Wülferode. Frühling und Sommer haben viele Vorteile: Die Bäume grünen, Blumen sprießen – und so manche Schmuddelecke im Wülferoder Bockmerholz und im Misburger Wald wird gnädig von frischen Blättern verdeckt. Diese Flächen sind Naturschutzgebiete, dienen Erholungsuchenden als Ausflugsziele und haben auch wirtschaftlichen Wert. Allerdings nutzen auch Mülltouristen die Waldstücke gerne als illegale Kippen – zum Ärger vieler Naturfreunde.

Beate Eichmann hat solch eine Müllkippe gefunden. Alte Polstermöbel vermodern langsam in einem Waldstück nahe der Straße Pappelwiese, haben sogar schon Moos angesetzt. Ein von Joggern und Radfahrern genutzter Waldweg führt nur wenige Meter entfernt an der Stelle vorbei – eine Route, die auch Eichmann gerne nutzt. Seit Jahren läuft die Rentnerin regelmäßig durch den Forst. „Ich habe hier schon oft Müll gesehen“, sagt sie verärgert. Manchmal lägen Schrottteile oder alte Möbelstücke monatelang herum; irgendwann verschwänden sie dann. „Warum muss man überhaupt Müll abladen, wo es doch viele Möglichkeiten zur kostenlosen Abgabe von Sperrmüll gibt?“, fragt sich Eichmann. Und wer kümmere sich eigentlich um das Abtransportieren von Abfall?

Revierförster Ernst-Friedrich Freise ist für den Zustand des Waldes verantwortlich. Abfallbeseitigung gehört zwar nicht zu seinen Aufgaben, aber dem Müll begegnet auch er bei seinen Streifzügen häufig. „Gartenabfälle, Waschmaschinen oder Teppiche findet man hier immer wieder“, berichtet er. Auch in anderen Wäldern in und um Hannover werde Müll abgeladen: „Viele Kollegen beklagen das ebenfalls.“ Dass der Müll nichts in der Natur zu suchen hat, ist die eine Sache. Aber die Tatsache, dass beispielsweise mit alten Elektrogeräten auch Giftstoffe in den Wäldern abgeladen werden, macht die Kritiker richtig ärgerlich. Zudem arbeiten sich die Mülltouristen mit ihren Fahrzeugen oft rücksichtslos über schmale Pfade zu den Verstecken vor. „Die Möbel hat ja keiner mit der Hand hergetragen“, meint Eichmann zu „ihrem“ jüngsten Fundort. Dabei könne, wer den Abfall bereits im Auto verladen hat, einfach einen der vielen Wertstoffhöfe in Hannover anfahren. Das sieht auch Förster Freise so: „Ich habe überhaupt kein Verständnis für das Abladen im Wald.“ Wer immer solche Ecken finde, solle umgehend die Polizei oder den Abfallentsorger aha anrufen.

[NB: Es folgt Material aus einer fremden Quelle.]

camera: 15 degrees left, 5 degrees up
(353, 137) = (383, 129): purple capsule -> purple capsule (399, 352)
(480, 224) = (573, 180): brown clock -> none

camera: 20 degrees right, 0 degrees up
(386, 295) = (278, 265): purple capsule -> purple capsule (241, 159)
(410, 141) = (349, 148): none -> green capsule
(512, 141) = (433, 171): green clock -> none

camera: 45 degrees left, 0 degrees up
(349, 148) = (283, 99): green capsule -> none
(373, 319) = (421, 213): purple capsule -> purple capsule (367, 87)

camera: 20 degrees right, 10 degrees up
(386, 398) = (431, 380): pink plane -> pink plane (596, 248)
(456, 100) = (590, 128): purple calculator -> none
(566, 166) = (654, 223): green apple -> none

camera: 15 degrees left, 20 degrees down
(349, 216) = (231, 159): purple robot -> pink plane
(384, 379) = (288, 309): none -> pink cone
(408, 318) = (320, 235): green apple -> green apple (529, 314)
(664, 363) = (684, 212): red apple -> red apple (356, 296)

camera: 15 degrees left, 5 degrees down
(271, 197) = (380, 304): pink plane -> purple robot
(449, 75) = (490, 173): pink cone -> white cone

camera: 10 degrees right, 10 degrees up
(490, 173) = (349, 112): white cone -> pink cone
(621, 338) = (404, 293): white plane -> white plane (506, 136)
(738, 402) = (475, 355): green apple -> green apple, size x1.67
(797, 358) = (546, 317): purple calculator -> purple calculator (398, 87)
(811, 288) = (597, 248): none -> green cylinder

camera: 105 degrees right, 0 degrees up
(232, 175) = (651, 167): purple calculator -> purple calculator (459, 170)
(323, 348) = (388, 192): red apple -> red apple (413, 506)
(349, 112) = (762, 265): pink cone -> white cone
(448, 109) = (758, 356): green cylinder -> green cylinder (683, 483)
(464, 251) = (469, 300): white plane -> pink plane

„Im Stadtforst obliegt dem städtischen Fachbereich Umwelt und Stadtgrün die Entsorgung von Müll“, sagt Stefan Schlutter, Sprecher des Abfallentsorgers. In Forsten wie dem Bockmerholz und dem Misburger Wald sei dagegen aha zuständig, weil es sich um Naturschutzgebiete handele. Etwa zwei bis drei Mal im Jahr holen aha-Mitarbeiter illegalen Müll aus dem Misburger Wald, insgesamt bis zu zehn Kubikmeter. Die jährlichen Kosten liegen bei gut 500 Euro. Für Reinigungsarbeiten im Bockmerholz belaufen sich die jährlichen Kosten sogar auf bis zu 3000 Euro.

Die Müllverklappung sei zwar ärgerlich, allerdings in Hannover „kein Riesenproblem“, meint Schlutter. Denn in Stadt und Region sei das Netz von Wertstoffhöfen, die Sperrmüll kostenlos annähmen, sehr dicht. Und dieses Netz werde auch gut genutzt. Anderswo, im Schaumburgischen etwa, koste die Abgabe Geld – und das befördere das illegale Abkippen. Dennoch: Wer Müllecken im Wald entdeckt, kann aha über die kostenlose Service-Hotline 0800–9991199 informieren.